┏━━

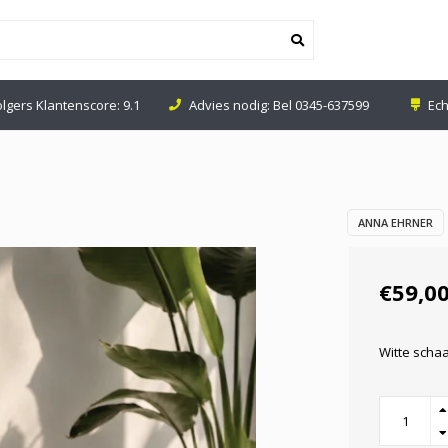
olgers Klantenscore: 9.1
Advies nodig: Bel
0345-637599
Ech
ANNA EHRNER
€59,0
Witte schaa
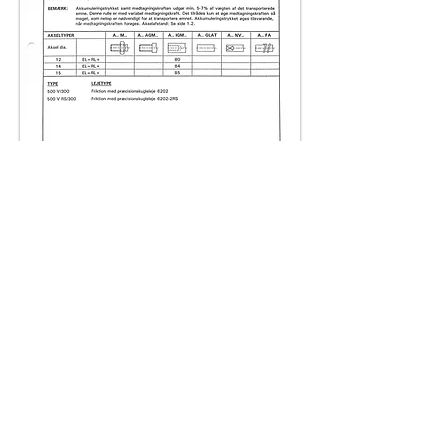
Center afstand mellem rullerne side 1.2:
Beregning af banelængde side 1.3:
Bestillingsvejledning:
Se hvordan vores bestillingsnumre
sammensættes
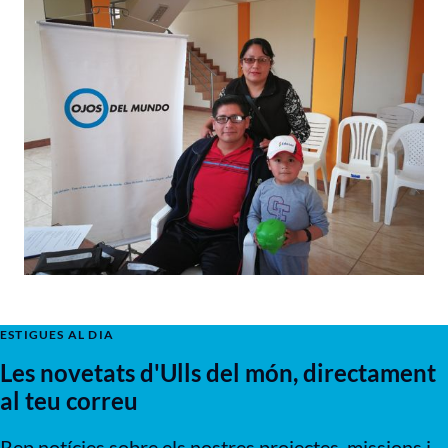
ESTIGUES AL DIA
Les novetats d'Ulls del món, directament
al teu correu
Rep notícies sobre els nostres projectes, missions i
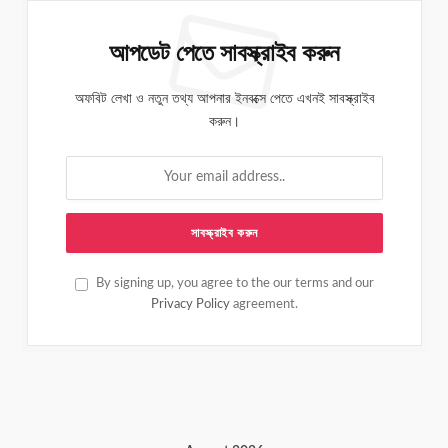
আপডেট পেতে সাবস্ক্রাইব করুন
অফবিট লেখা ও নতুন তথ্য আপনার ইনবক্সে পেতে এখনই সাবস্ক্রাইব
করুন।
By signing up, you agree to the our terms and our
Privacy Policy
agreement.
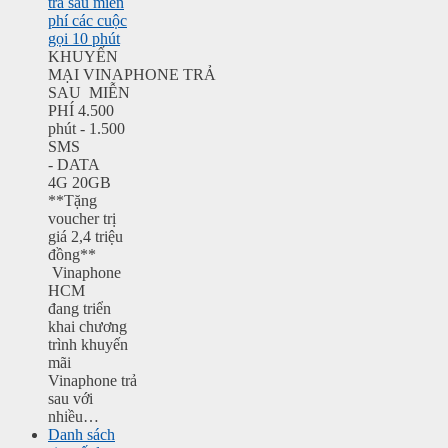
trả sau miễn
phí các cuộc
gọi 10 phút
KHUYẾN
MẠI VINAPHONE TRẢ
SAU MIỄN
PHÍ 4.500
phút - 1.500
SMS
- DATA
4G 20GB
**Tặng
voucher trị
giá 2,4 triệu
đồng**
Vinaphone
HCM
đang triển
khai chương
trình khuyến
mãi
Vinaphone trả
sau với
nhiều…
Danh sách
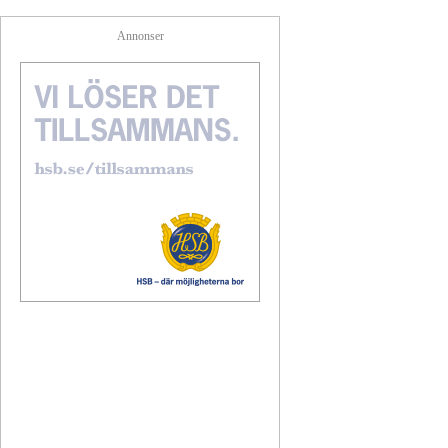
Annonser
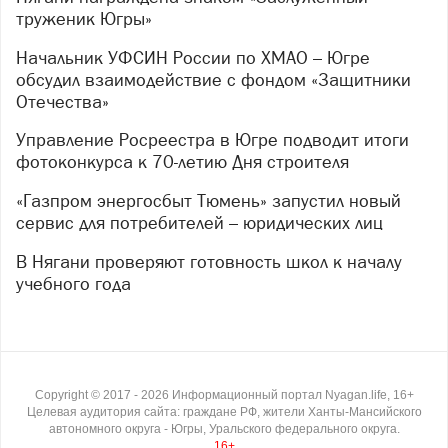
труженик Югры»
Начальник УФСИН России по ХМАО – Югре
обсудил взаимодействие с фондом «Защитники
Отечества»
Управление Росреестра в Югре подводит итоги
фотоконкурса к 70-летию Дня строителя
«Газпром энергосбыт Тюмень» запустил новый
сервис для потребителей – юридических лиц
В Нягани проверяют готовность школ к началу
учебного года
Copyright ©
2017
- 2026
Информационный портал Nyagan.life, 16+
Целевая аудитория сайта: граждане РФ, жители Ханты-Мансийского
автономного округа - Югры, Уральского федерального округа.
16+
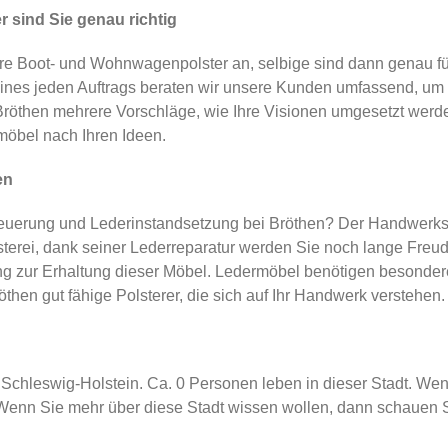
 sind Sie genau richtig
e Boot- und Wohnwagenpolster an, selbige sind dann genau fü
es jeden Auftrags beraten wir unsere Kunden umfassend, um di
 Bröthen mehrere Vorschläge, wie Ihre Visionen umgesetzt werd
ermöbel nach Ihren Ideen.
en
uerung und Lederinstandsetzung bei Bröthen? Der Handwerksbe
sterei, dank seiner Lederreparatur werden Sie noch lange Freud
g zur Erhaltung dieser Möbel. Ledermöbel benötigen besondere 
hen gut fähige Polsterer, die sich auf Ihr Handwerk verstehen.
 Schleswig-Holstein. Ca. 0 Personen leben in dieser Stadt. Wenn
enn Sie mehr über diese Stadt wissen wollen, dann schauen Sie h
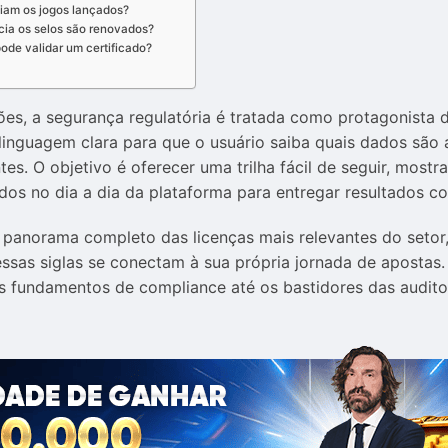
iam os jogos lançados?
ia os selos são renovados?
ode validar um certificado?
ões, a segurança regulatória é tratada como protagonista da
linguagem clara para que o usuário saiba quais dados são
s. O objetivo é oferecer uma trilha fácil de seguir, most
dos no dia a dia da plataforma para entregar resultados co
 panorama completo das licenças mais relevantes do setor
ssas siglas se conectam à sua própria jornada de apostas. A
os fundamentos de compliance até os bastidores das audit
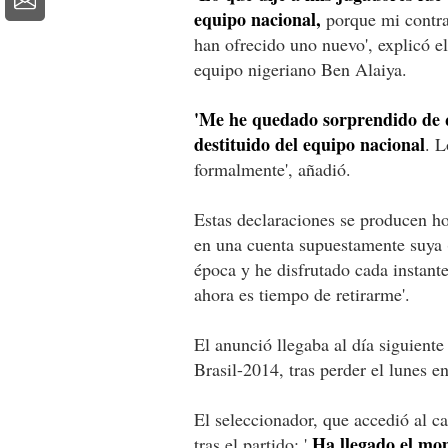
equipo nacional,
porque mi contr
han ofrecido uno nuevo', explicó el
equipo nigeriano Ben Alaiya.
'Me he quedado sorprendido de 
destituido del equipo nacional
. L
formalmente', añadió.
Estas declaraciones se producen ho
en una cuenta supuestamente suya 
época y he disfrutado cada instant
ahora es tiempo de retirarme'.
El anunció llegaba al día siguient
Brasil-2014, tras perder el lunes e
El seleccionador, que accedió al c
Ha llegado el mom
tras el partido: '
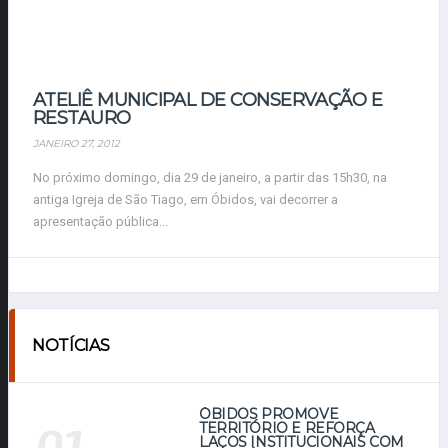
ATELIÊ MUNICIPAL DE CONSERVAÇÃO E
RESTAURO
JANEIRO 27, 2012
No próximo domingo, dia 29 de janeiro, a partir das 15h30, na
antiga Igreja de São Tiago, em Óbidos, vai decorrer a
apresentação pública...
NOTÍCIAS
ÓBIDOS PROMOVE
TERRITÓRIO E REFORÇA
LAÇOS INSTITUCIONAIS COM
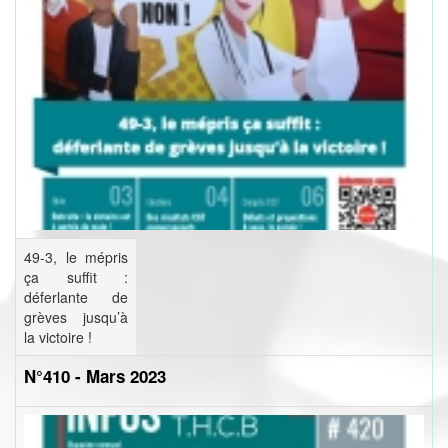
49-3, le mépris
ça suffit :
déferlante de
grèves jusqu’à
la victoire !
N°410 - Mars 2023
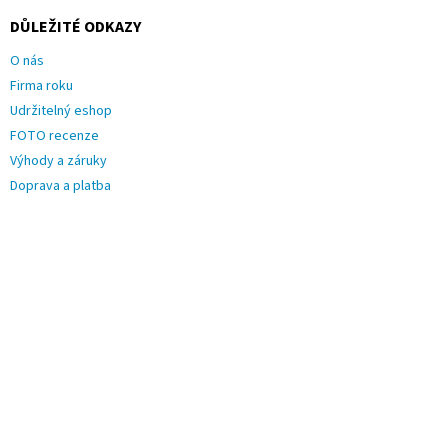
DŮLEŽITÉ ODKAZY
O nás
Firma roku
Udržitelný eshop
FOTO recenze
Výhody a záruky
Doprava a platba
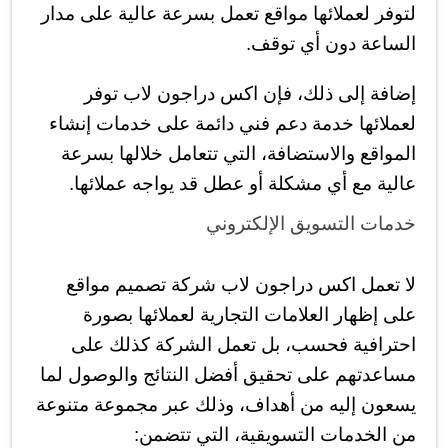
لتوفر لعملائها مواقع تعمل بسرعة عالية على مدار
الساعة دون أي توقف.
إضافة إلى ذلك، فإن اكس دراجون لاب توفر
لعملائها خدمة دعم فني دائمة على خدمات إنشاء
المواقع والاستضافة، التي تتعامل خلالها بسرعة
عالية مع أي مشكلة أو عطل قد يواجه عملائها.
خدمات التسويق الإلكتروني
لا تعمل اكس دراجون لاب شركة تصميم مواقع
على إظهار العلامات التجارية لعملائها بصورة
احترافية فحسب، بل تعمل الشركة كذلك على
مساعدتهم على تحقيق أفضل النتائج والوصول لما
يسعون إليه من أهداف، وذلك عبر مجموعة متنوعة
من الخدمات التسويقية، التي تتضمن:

┗━━

Your task
The lines wanted are those from the start of the material above through the line with "ode validar um certificado?", both included; print them exactly and skip any picture.

Response below
olgers Klantenscore: 9.1
Advies nodig: Bel
0345-637599
Ech
ANNA EHRNER
€59,0
Witte schaa
Center afstand mellem rullerne side 1.2:
Beregning af banelængde side 1.3:
Bestillingsvejledning:
Se hvordan vores bestillingsnumre
sammensættes
ESTIGUES AL DIA
Les novetats d'Ulls del món, directament
al teu correu
Rep notícies sobre els nostres projectes, missions i
আপডেট পেতে সাবস্ক্রাইব করুন
অফবিট লেখা ও নতুন তথ্য আপনার ইনবক্সে পেতে এখনই সাবস্ক্রাইব
করুন।
By signing up, you agree to the our terms and our
Privacy Policy
agreement.
trả sau miễn
phí các cuộc
gọi 10 phút
KHUYẾN
MẠI VINAPHONE TRẢ
SAU MIỄN
PHÍ 4.500
phút - 1.500
SMS
- DATA
4G 20GB
**Tặng
voucher trị
giá 2,4 triệu
đồng**
Vinaphone
HCM
đang triển
khai chương
trình khuyến
mãi
Vinaphone trả
sau với
nhiều…
Danh sách
Annonser
труженик Югры»
Начальник УФСИН России по ХМАО – Югре
обсудил взаимодействие с фондом «Защитники
Отечества»
Управление Росреестра в Югре подводит итоги
фотоконкурса к 70-летию Дня строителя
«Газпром энергосбыт Тюмень» запустил новый
сервис для потребителей – юридических лиц
В Нягани проверяют готовность школ к началу
учебного года
Copyright ©
2017
- 2026
Информационный портал Nyagan.life, 16+
Целевая аудитория сайта: граждане РФ, жители Ханты-Мансийского
автономного округа - Югры, Уральского федерального округа.
16+
 sind Sie genau richtig
e Boot- und Wohnwagenpolster an, selbige sind dann genau fü
es jeden Auftrags beraten wir unsere Kunden umfassend, um di
 Bröthen mehrere Vorschläge, wie Ihre Visionen umgesetzt werd
ermöbel nach Ihren Ideen.
en
uerung und Lederinstandsetzung bei Bröthen? Der Handwerksbe
sterei, dank seiner Lederreparatur werden Sie noch lange Freud
g zur Erhaltung dieser Möbel. Ledermöbel benötigen besondere 
hen gut fähige Polsterer, die sich auf Ihr Handwerk verstehen.
 Schleswig-Holstein. Ca. 0 Personen leben in dieser Stadt. Wenn
enn Sie mehr über diese Stadt wissen wollen, dann schauen Sie h
iam os jogos lançados?
ia os selos são renovados?
ode validar um certificado?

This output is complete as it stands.